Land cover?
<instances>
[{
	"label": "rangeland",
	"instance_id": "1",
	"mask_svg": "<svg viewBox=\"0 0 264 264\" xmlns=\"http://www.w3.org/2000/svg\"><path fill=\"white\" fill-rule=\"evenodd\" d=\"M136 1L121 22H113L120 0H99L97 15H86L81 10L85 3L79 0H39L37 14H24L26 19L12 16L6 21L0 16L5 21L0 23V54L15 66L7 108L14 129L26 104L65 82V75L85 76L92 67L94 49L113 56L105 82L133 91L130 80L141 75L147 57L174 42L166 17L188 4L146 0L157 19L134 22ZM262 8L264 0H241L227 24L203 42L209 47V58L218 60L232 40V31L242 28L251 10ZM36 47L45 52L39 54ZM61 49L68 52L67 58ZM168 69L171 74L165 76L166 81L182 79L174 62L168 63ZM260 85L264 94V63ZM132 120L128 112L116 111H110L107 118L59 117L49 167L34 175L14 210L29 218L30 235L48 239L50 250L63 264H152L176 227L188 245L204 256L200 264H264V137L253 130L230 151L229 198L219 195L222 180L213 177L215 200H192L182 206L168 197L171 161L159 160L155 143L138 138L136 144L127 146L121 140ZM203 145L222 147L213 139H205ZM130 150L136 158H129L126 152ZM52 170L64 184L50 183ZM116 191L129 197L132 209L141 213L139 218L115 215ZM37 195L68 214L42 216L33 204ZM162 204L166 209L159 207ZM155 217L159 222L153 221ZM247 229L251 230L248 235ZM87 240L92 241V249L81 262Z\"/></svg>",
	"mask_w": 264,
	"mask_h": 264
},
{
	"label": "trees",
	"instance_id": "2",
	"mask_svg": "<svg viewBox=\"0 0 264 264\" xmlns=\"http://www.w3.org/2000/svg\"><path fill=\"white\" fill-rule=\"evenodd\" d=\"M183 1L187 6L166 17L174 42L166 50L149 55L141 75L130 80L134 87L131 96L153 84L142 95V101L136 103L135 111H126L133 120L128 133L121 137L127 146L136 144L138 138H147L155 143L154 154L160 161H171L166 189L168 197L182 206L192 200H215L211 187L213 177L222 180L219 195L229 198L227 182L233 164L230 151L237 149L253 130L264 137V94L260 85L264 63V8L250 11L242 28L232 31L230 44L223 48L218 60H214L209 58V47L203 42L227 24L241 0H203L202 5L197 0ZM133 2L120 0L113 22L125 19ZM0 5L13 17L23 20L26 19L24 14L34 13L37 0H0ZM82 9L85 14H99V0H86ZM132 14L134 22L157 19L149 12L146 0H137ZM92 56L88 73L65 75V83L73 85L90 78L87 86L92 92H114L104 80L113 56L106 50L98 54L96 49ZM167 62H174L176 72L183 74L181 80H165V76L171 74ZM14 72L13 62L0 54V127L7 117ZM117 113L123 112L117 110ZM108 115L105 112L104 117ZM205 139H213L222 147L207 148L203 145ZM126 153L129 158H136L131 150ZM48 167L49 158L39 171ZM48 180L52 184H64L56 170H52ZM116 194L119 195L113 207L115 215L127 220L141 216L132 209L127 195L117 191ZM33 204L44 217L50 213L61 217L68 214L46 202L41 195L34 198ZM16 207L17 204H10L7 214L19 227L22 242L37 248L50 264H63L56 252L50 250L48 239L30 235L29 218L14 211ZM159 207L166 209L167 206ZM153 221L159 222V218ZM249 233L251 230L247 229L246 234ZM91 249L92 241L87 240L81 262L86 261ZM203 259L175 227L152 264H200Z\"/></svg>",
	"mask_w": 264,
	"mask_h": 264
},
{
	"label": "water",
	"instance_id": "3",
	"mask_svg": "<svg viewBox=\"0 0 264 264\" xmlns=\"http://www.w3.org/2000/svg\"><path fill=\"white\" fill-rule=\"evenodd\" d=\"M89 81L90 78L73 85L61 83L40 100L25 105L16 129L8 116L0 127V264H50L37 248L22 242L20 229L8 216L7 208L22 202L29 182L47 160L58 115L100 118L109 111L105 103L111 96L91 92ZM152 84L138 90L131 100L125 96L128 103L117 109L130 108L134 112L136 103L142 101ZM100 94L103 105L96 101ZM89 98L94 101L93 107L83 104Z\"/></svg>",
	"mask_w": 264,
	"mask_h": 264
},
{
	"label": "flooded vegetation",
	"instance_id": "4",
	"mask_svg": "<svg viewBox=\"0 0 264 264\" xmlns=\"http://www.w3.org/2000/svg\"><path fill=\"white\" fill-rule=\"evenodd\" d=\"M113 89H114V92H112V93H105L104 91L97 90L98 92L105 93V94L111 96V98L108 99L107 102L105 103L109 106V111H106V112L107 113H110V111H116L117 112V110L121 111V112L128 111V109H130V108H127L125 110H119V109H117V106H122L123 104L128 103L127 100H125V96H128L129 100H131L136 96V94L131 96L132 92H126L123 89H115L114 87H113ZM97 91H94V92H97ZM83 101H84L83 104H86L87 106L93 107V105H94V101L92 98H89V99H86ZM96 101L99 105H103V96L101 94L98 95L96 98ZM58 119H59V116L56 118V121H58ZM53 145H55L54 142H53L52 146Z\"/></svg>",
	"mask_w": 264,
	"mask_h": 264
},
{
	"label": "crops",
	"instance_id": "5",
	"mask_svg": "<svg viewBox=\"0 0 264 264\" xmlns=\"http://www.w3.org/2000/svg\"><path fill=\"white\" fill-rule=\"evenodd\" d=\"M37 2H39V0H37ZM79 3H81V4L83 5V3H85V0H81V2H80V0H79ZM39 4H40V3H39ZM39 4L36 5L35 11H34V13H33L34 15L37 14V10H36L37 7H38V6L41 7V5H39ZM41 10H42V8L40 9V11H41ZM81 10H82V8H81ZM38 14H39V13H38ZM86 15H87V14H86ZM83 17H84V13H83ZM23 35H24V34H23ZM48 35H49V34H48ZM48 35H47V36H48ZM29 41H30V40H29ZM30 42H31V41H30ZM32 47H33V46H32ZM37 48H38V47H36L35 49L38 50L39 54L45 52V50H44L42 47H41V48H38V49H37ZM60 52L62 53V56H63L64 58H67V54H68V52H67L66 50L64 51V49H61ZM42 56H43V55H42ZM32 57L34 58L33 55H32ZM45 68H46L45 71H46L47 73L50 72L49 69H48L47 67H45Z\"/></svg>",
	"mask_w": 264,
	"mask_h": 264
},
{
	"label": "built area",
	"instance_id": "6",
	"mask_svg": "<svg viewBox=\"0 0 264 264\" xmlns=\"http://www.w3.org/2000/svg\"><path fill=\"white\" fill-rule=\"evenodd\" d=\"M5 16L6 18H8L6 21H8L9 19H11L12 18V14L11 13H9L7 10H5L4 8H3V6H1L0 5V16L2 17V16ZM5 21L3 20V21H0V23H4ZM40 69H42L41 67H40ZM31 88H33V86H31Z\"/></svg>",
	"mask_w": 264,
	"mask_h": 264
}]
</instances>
· · ·
Find every line in the listing that contains the string "label" and copy each of those lines. Matching is case-sensitive.

	"label": "rangeland",
	"label": "trees",
	"label": "water",
	"label": "flooded vegetation",
	"label": "crops",
	"label": "built area",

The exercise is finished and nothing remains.